> **TASK REQUIREMENTS**:
Repeat the data word for word and skip the pictures.

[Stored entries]
== Segment start ==

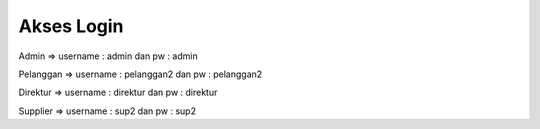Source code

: ###################
Akses Login
###################

Admin =>
username : admin dan
pw : admin

Pelanggan =>
username : pelanggan2 dan
pw : pelanggan2

Direktur =>
username : direktur dan
pw : direktur

Supplier =>
username : sup2 dan
pw : sup2
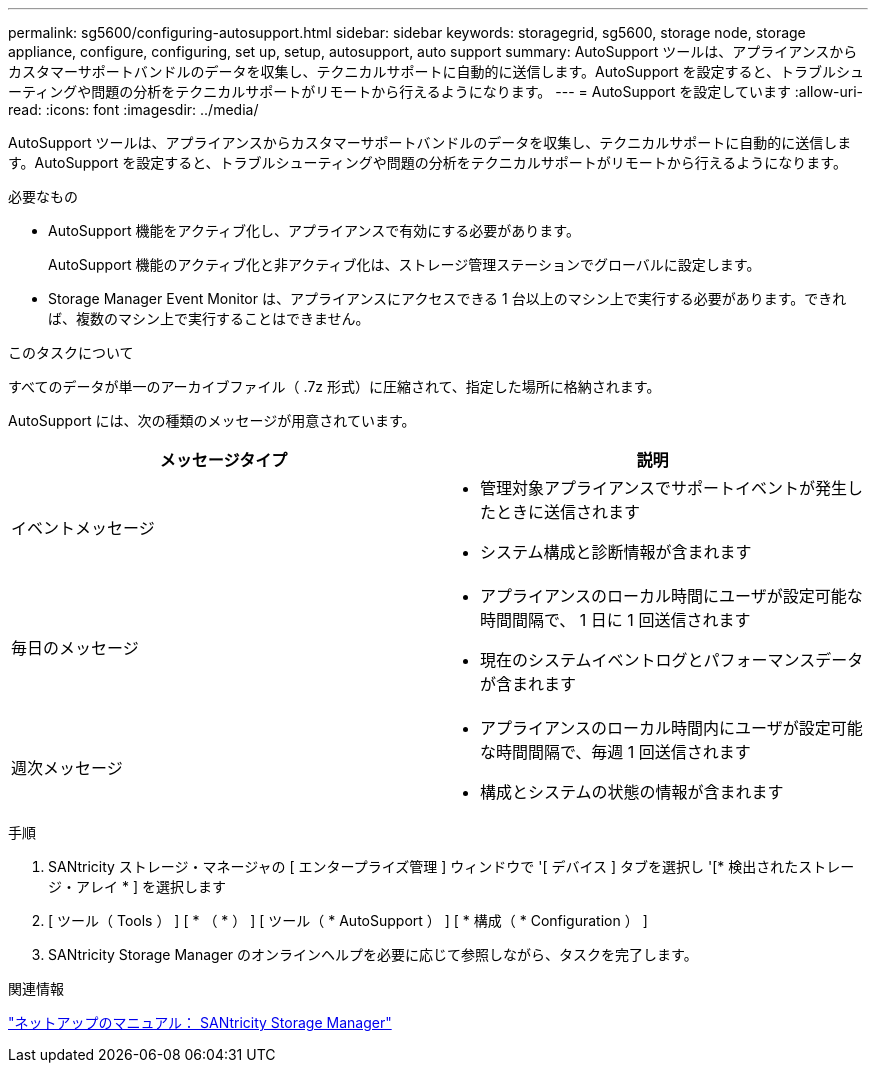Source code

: ---
permalink: sg5600/configuring-autosupport.html 
sidebar: sidebar 
keywords: storagegrid, sg5600, storage node, storage appliance, configure, configuring, set up, setup, autosupport, auto support 
summary: AutoSupport ツールは、アプライアンスからカスタマーサポートバンドルのデータを収集し、テクニカルサポートに自動的に送信します。AutoSupport を設定すると、トラブルシューティングや問題の分析をテクニカルサポートがリモートから行えるようになります。 
---
= AutoSupport を設定しています
:allow-uri-read: 
:icons: font
:imagesdir: ../media/


[role="lead"]
AutoSupport ツールは、アプライアンスからカスタマーサポートバンドルのデータを収集し、テクニカルサポートに自動的に送信します。AutoSupport を設定すると、トラブルシューティングや問題の分析をテクニカルサポートがリモートから行えるようになります。

.必要なもの
* AutoSupport 機能をアクティブ化し、アプライアンスで有効にする必要があります。
+
AutoSupport 機能のアクティブ化と非アクティブ化は、ストレージ管理ステーションでグローバルに設定します。

* Storage Manager Event Monitor は、アプライアンスにアクセスできる 1 台以上のマシン上で実行する必要があります。できれば、複数のマシン上で実行することはできません。


.このタスクについて
すべてのデータが単一のアーカイブファイル（ .7z 形式）に圧縮されて、指定した場所に格納されます。

AutoSupport には、次の種類のメッセージが用意されています。

|===
| メッセージタイプ | 説明 


 a| 
イベントメッセージ
 a| 
* 管理対象アプライアンスでサポートイベントが発生したときに送信されます
* システム構成と診断情報が含まれます




 a| 
毎日のメッセージ
 a| 
* アプライアンスのローカル時間にユーザが設定可能な時間間隔で、 1 日に 1 回送信されます
* 現在のシステムイベントログとパフォーマンスデータが含まれます




 a| 
週次メッセージ
 a| 
* アプライアンスのローカル時間内にユーザが設定可能な時間間隔で、毎週 1 回送信されます
* 構成とシステムの状態の情報が含まれます


|===
.手順
. SANtricity ストレージ・マネージャの [ エンタープライズ管理 ] ウィンドウで '[ デバイス ] タブを選択し '[* 検出されたストレージ・アレイ * ] を選択します
. [ ツール（ Tools ） ] [ * （ * ） ] [ ツール（ * AutoSupport ） ] [ * 構成（ * Configuration ） ]
. SANtricity Storage Manager のオンラインヘルプを必要に応じて参照しながら、タスクを完了します。


.関連情報
http://mysupport.netapp.com/documentation/productlibrary/index.html?productID=61197["ネットアップのマニュアル： SANtricity Storage Manager"^]
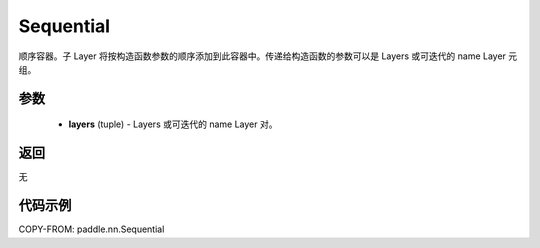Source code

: .. _cn_api_paddle_nn_Sequential:

Sequential
-------------------------------

.. py:class:: paddle.nn.Sequential(*layers)




顺序容器。子 Layer 将按构造函数参数的顺序添加到此容器中。传递给构造函数的参数可以是 Layers 或可迭代的 name Layer 元组。

参数
::::::::::::

    - **layers** (tuple) - Layers 或可迭代的 name Layer 对。

返回
::::::::::::
无

代码示例
::::::::::::

COPY-FROM: paddle.nn.Sequential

== Segment end ==

> **RESPONSE BELOW**:
Source code

: ###################
Akses Login
###################

Admin =>
username : admin dan
pw : admin

Pelanggan =>
username : pelanggan2 dan
pw : pelanggan2

Direktur =>
username : direktur dan
pw : direktur

Supplier =>
username : sup2 dan
pw : sup2
Source code

: ---
permalink: sg5600/configuring-autosupport.html 
sidebar: sidebar 
keywords: storagegrid, sg5600, storage node, storage appliance, configure, configuring, set up, setup, autosupport, auto support 
summary: AutoSupport ツールは、アプライアンスからカスタマーサポートバンドルのデータを収集し、テクニカルサポートに自動的に送信します。AutoSupport を設定すると、トラブルシューティングや問題の分析をテクニカルサポートがリモートから行えるようになります。 
---
= AutoSupport を設定しています
:allow-uri-read: 
:icons: font
:imagesdir: ../media/


[role="lead"]
AutoSupport ツールは、アプライアンスからカスタマーサポートバンドルのデータを収集し、テクニカルサポートに自動的に送信します。AutoSupport を設定すると、トラブルシューティングや問題の分析をテクニカルサポートがリモートから行えるようになります。

.必要なもの
* AutoSupport 機能をアクティブ化し、アプライアンスで有効にする必要があります。
+
AutoSupport 機能のアクティブ化と非アクティブ化は、ストレージ管理ステーションでグローバルに設定します。

* Storage Manager Event Monitor は、アプライアンスにアクセスできる 1 台以上のマシン上で実行する必要があります。できれば、複数のマシン上で実行することはできません。


.このタスクについて
すべてのデータが単一のアーカイブファイル（ .7z 形式）に圧縮されて、指定した場所に格納されます。

AutoSupport には、次の種類のメッセージが用意されています。

|===
| メッセージタイプ | 説明 


 a| 
イベントメッセージ
 a| 
* 管理対象アプライアンスでサポートイベントが発生したときに送信されます
* システム構成と診断情報が含まれます




 a| 
毎日のメッセージ
 a| 
* アプライアンスのローカル時間にユーザが設定可能な時間間隔で、 1 日に 1 回送信されます
* 現在のシステムイベントログとパフォーマンスデータが含まれます




 a| 
週次メッセージ
 a| 
* アプライアンスのローカル時間内にユーザが設定可能な時間間隔で、毎週 1 回送信されます
* 構成とシステムの状態の情報が含まれます


|===
.手順
. SANtricity ストレージ・マネージャの [ エンタープライズ管理 ] ウィンドウで '[ デバイス ] タブを選択し '[* 検出されたストレージ・アレイ * ] を選択します
. [ ツール（ Tools ） ] [ * （ * ） ] [ ツール（ * AutoSupport ） ] [ * 構成（ * Configuration ） ]
. SANtricity Storage Manager のオンラインヘルプを必要に応じて参照しながら、タスクを完了します。


.関連情報
http://mysupport.netapp.com/documentation/productlibrary/index.html?productID=61197["ネットアップのマニュアル： SANtricity Storage Manager"^]
Source code

: .. _cn_api_paddle_nn_Sequential:

Sequential
-------------------------------

.. py:class:: paddle.nn.Sequential(*layers)




顺序容器。子 Layer 将按构造函数参数的顺序添加到此容器中。传递给构造函数的参数可以是 Layers 或可迭代的 name Layer 元组。

参数
::::::::::::

    - **layers** (tuple) - Layers 或可迭代的 name Layer 对。

返回
::::::::::::
无

代码示例
::::::::::::

COPY-FROM: paddle.nn.Sequential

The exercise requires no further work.